_EXERCISE_
What you return must be the complete listing, unchanged.

++++ DATA FOR THIS EXERCISE ++++

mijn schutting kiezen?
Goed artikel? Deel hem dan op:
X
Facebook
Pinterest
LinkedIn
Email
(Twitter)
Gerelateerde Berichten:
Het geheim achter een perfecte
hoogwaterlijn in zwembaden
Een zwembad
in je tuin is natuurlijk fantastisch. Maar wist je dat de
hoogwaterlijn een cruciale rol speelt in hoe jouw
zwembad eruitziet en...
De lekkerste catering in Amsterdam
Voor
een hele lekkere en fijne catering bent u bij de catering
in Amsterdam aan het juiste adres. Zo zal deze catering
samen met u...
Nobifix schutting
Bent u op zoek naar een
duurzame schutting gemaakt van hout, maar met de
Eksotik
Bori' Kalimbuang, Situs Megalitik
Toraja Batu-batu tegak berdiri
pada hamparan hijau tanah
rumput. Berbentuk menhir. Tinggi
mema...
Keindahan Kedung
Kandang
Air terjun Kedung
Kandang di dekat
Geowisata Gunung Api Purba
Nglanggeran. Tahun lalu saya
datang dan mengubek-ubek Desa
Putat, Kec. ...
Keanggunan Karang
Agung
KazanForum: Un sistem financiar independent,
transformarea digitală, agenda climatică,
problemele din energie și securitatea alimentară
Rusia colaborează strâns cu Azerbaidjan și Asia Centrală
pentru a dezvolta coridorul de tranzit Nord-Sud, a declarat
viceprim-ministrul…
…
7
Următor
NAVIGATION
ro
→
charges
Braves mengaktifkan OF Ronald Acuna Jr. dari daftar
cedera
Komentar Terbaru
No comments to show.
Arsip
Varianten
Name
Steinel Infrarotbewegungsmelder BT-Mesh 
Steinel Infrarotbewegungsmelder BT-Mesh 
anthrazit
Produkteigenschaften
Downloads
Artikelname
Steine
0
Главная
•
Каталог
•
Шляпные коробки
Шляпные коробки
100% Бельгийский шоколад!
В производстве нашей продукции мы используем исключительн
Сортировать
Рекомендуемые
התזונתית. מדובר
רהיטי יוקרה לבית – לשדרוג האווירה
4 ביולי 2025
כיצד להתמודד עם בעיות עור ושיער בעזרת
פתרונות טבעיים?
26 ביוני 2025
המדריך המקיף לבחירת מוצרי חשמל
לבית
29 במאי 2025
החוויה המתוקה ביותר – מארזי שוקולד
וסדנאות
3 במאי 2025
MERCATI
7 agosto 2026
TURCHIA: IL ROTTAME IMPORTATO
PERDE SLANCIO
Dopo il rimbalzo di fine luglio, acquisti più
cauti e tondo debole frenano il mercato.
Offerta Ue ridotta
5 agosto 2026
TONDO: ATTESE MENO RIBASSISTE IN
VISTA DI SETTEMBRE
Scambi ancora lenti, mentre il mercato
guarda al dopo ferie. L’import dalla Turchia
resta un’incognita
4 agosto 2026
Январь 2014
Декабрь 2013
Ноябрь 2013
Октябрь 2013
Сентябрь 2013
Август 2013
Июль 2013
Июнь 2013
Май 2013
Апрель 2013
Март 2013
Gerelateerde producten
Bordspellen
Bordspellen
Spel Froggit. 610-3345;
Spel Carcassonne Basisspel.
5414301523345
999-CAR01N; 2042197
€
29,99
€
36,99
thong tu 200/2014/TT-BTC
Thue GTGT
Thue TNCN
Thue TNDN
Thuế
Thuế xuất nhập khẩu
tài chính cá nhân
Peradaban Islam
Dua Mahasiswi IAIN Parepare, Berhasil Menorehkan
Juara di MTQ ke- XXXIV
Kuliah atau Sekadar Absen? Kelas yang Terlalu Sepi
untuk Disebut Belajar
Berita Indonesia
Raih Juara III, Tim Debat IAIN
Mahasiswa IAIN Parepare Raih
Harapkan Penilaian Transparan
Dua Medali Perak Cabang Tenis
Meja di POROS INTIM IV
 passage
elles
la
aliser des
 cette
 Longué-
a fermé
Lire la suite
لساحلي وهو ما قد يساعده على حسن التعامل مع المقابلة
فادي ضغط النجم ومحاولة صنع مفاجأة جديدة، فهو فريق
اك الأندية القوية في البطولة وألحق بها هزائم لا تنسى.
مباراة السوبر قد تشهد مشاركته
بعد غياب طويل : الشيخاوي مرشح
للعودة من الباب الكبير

++++

_REPLY TO THE EXERCISE_
mijn schutting kiezen?
Goed artikel? Deel hem dan op:
X
Facebook
Pinterest
LinkedIn
Email
(Twitter)
Gerelateerde Berichten:
Het geheim achter een perfecte
hoogwaterlijn in zwembaden
Een zwembad
in je tuin is natuurlijk fantastisch. Maar wist je dat de
hoogwaterlijn een cruciale rol speelt in hoe jouw
zwembad eruitziet en...
De lekkerste catering in Amsterdam
Voor
een hele lekkere en fijne catering bent u bij de catering
in Amsterdam aan het juiste adres. Zo zal deze catering
samen met u...
Nobifix schutting
Bent u op zoek naar een
duurzame schutting gemaakt van hout, maar met de
Eksotik
Bori' Kalimbuang, Situs Megalitik
Toraja Batu-batu tegak berdiri
pada hamparan hijau tanah
rumput. Berbentuk menhir. Tinggi
mema...
Keindahan Kedung
Kandang
Air terjun Kedung
Kandang di dekat
Geowisata Gunung Api Purba
Nglanggeran. Tahun lalu saya
datang dan mengubek-ubek Desa
Putat, Kec. ...
Keanggunan Karang
Agung
KazanForum: Un sistem financiar independent,
transformarea digitală, agenda climatică,
problemele din energie și securitatea alimentară
Rusia colaborează strâns cu Azerbaidjan și Asia Centrală
pentru a dezvolta coridorul de tranzit Nord-Sud, a declarat
viceprim-ministrul…
…
7
Următor
NAVIGATION
ro
→
charges
Braves mengaktifkan OF Ronald Acuna Jr. dari daftar
cedera
Komentar Terbaru
No comments to show.
Arsip
Varianten
Name
Steinel Infrarotbewegungsmelder BT-Mesh 
Steinel Infrarotbewegungsmelder BT-Mesh 
anthrazit
Produkteigenschaften
Downloads
Artikelname
Steine
0
Главная
•
Каталог
•
Шляпные коробки
Шляпные коробки
100% Бельгийский шоколад!
В производстве нашей продукции мы используем исключительн
Сортировать
Рекомендуемые
התזונתית. מדובר
רהיטי יוקרה לבית – לשדרוג האווירה
4 ביולי 2025
כיצד להתמודד עם בעיות עור ושיער בעזרת
פתרונות טבעיים?
26 ביוני 2025
המדריך המקיף לבחירת מוצרי חשמל
לבית
29 במאי 2025
החוויה המתוקה ביותר – מארזי שוקולד
וסדנאות
3 במאי 2025
MERCATI
7 agosto 2026
TURCHIA: IL ROTTAME IMPORTATO
PERDE SLANCIO
Dopo il rimbalzo di fine luglio, acquisti più
cauti e tondo debole frenano il mercato.
Offerta Ue ridotta
5 agosto 2026
TONDO: ATTESE MENO RIBASSISTE IN
VISTA DI SETTEMBRE
Scambi ancora lenti, mentre il mercato
guarda al dopo ferie. L’import dalla Turchia
resta un’incognita
4 agosto 2026
Январь 2014
Декабрь 2013
Ноябрь 2013
Октябрь 2013
Сентябрь 2013
Август 2013
Июль 2013
Июнь 2013
Май 2013
Апрель 2013
Март 2013
Gerelateerde producten
Bordspellen
Bordspellen
Spel Froggit. 610-3345;
Spel Carcassonne Basisspel.
5414301523345
999-CAR01N; 2042197
€
29,99
€
36,99
thong tu 200/2014/TT-BTC
Thue GTGT
Thue TNCN
Thue TNDN
Thuế
Thuế xuất nhập khẩu
tài chính cá nhân
Peradaban Islam
Dua Mahasiswi IAIN Parepare, Berhasil Menorehkan
Juara di MTQ ke- XXXIV
Kuliah atau Sekadar Absen? Kelas yang Terlalu Sepi
untuk Disebut Belajar
Berita Indonesia
Raih Juara III, Tim Debat IAIN
Mahasiswa IAIN Parepare Raih
Harapkan Penilaian Transparan
Dua Medali Perak Cabang Tenis
Meja di POROS INTIM IV
 passage
elles
la
aliser des
 cette
 Longué-
a fermé
Lire la suite
لساحلي وهو ما قد يساعده على حسن التعامل مع المقابلة
فادي ضغط النجم ومحاولة صنع مفاجأة جديدة، فهو فريق
اك الأندية القوية في البطولة وألحق بها هزائم لا تنسى.
مباراة السوبر قد تشهد مشاركته
بعد غياب طويل : الشيخاوي مرشح
للعودة من الباب الكبير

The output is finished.